HOW TO COMPLETE THIS TASK
Count the lines in the data below that contain the string "Pięcioro", treating uppercase and lowercase letters as different, and reply with only that number.

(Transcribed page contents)
"""

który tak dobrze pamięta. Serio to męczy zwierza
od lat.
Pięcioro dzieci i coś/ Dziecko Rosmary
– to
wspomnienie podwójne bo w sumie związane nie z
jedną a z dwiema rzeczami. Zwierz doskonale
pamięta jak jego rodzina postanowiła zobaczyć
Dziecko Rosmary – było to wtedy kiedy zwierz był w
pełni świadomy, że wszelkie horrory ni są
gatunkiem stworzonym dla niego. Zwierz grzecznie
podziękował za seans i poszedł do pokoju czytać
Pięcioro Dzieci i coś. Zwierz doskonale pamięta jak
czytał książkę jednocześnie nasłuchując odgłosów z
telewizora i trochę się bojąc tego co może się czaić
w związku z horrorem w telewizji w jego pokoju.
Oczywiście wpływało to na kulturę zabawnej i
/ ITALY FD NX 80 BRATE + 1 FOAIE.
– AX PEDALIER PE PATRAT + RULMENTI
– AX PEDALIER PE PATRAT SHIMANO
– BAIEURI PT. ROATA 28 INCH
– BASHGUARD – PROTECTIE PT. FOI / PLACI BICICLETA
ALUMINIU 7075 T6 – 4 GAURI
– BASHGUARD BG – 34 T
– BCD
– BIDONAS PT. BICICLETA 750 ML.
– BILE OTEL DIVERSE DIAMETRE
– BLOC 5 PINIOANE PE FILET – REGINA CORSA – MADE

"""

ANSWER SPACE
2